Instruction: Please copy out the lines below word for word, keeping every character, space and line break unchanged.

Records:
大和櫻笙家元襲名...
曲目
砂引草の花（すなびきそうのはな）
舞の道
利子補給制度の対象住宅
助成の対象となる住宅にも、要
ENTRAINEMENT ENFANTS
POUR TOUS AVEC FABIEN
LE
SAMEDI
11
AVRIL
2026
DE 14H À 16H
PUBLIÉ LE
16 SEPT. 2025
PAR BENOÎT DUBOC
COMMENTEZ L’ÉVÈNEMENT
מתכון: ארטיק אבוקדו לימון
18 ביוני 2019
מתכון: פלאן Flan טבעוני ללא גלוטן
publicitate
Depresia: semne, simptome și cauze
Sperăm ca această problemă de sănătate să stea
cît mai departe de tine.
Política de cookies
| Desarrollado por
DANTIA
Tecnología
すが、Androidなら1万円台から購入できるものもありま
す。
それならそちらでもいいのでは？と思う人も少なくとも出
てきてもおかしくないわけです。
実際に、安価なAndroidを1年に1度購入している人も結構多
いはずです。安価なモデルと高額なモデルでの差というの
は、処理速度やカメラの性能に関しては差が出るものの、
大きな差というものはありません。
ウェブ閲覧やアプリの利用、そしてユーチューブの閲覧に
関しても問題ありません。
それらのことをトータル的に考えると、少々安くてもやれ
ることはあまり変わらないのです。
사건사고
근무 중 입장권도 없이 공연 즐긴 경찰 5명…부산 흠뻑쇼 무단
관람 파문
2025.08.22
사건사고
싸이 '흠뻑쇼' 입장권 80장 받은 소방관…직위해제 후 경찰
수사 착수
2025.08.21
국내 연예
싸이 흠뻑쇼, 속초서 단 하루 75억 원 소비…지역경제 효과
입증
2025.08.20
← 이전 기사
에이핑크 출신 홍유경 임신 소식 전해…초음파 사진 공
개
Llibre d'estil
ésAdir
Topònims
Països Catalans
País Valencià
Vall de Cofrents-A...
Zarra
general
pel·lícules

Exercise output:
大和櫻笙家元襲名...
曲目
砂引草の花（すなびきそうのはな）
舞の道
利子補給制度の対象住宅
助成の対象となる住宅にも、要
ENTRAINEMENT ENFANTS
POUR TOUS AVEC FABIEN
LE
SAMEDI
11
AVRIL
2026
DE 14H À 16H
PUBLIÉ LE
16 SEPT. 2025
PAR BENOÎT DUBOC
COMMENTEZ L’ÉVÈNEMENT
מתכון: ארטיק אבוקדו לימון
18 ביוני 2019
מתכון: פלאן Flan טבעוני ללא גלוטן
publicitate
Depresia: semne, simptome și cauze
Sperăm ca această problemă de sănătate să stea
cît mai departe de tine.
Política de cookies
| Desarrollado por
DANTIA
Tecnología
すが、Androidなら1万円台から購入できるものもありま
す。
それならそちらでもいいのでは？と思う人も少なくとも出
てきてもおかしくないわけです。
実際に、安価なAndroidを1年に1度購入している人も結構多
いはずです。安価なモデルと高額なモデルでの差というの
は、処理速度やカメラの性能に関しては差が出るものの、
大きな差というものはありません。
ウェブ閲覧やアプリの利用、そしてユーチューブの閲覧に
関しても問題ありません。
それらのことをトータル的に考えると、少々安くてもやれ
ることはあまり変わらないのです。
사건사고
근무 중 입장권도 없이 공연 즐긴 경찰 5명…부산 흠뻑쇼 무단
관람 파문
2025.08.22
사건사고
싸이 '흠뻑쇼' 입장권 80장 받은 소방관…직위해제 후 경찰
수사 착수
2025.08.21
국내 연예
싸이 흠뻑쇼, 속초서 단 하루 75억 원 소비…지역경제 효과
입증
2025.08.20
← 이전 기사
에이핑크 출신 홍유경 임신 소식 전해…초음파 사진 공
개
Llibre d'estil
ésAdir
Topònims
Països Catalans
País Valencià
Vall de Cofrents-A...
Zarra
general
pel·lícules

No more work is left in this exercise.